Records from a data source
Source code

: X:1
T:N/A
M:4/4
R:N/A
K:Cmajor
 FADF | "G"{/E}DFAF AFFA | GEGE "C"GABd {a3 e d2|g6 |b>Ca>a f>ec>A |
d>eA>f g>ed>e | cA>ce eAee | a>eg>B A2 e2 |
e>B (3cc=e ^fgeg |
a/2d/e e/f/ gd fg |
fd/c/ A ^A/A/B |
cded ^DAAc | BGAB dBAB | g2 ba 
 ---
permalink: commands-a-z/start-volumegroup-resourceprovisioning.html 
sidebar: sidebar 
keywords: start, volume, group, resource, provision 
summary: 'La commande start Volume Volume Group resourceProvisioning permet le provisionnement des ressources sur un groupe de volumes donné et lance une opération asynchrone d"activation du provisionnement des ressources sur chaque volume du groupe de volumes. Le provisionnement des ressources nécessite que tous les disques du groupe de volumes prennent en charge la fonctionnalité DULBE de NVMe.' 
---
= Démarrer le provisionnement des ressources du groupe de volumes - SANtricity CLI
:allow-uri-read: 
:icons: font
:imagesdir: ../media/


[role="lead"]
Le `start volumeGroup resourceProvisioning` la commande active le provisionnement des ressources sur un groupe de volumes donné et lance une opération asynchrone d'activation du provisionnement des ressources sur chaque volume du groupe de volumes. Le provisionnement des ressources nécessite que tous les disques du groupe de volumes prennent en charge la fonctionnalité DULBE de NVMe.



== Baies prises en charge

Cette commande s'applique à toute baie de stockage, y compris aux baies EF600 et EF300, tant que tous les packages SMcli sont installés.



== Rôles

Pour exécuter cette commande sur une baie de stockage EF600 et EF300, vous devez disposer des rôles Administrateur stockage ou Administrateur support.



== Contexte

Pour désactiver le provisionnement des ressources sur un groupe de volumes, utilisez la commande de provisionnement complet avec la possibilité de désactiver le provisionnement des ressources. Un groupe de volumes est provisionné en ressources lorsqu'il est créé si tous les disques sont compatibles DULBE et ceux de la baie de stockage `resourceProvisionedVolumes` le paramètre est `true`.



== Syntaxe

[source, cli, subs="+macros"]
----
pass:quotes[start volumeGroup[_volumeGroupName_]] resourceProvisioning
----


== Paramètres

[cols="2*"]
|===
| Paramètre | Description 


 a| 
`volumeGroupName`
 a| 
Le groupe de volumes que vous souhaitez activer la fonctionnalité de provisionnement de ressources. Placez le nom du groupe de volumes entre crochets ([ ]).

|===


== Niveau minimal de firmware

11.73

- [Task to complete]: Write the records out again. Each one must match exactly.

- [Worked solution]:
Source code

: X:1
T:N/A
M:4/4
R:N/A
K:Cmajor
 FADF | "G"{/E}DFAF AFFA | GEGE "C"GABd {a3 e d2|g6 |b>Ca>a f>ec>A |
d>eA>f g>ed>e | cA>ce eAee | a>eg>B A2 e2 |
e>B (3cc=e ^fgeg |
a/2d/e e/f/ gd fg |
fd/c/ A ^A/A/B |
cded ^DAAc | BGAB dBAB | g2 ba 
 ---
permalink: commands-a-z/start-volumegroup-resourceprovisioning.html 
sidebar: sidebar 
keywords: start, volume, group, resource, provision 
summary: 'La commande start Volume Volume Group resourceProvisioning permet le provisionnement des ressources sur un groupe de volumes donné et lance une opération asynchrone d"activation du provisionnement des ressources sur chaque volume du groupe de volumes. Le provisionnement des ressources nécessite que tous les disques du groupe de volumes prennent en charge la fonctionnalité DULBE de NVMe.' 
---
= Démarrer le provisionnement des ressources du groupe de volumes - SANtricity CLI
:allow-uri-read: 
:icons: font
:imagesdir: ../media/


[role="lead"]
Le `start volumeGroup resourceProvisioning` la commande active le provisionnement des ressources sur un groupe de volumes donné et lance une opération asynchrone d'activation du provisionnement des ressources sur chaque volume du groupe de volumes. Le provisionnement des ressources nécessite que tous les disques du groupe de volumes prennent en charge la fonctionnalité DULBE de NVMe.



== Baies prises en charge

Cette commande s'applique à toute baie de stockage, y compris aux baies EF600 et EF300, tant que tous les packages SMcli sont installés.



== Rôles

Pour exécuter cette commande sur une baie de stockage EF600 et EF300, vous devez disposer des rôles Administrateur stockage ou Administrateur support.



== Contexte

Pour désactiver le provisionnement des ressources sur un groupe de volumes, utilisez la commande de provisionnement complet avec la possibilité de désactiver le provisionnement des ressources. Un groupe de volumes est provisionné en ressources lorsqu'il est créé si tous les disques sont compatibles DULBE et ceux de la baie de stockage `resourceProvisionedVolumes` le paramètre est `true`.



== Syntaxe

[source, cli, subs="+macros"]
----
pass:quotes[start volumeGroup[_volumeGroupName_]] resourceProvisioning
----


== Paramètres

[cols="2*"]
|===
| Paramètre | Description 


 a| 
`volumeGroupName`
 a| 
Le groupe de volumes que vous souhaitez activer la fonctionnalité de provisionnement de ressources. Placez le nom du groupe de volumes entre crochets ([ ]).

|===


== Niveau minimal de firmware

11.73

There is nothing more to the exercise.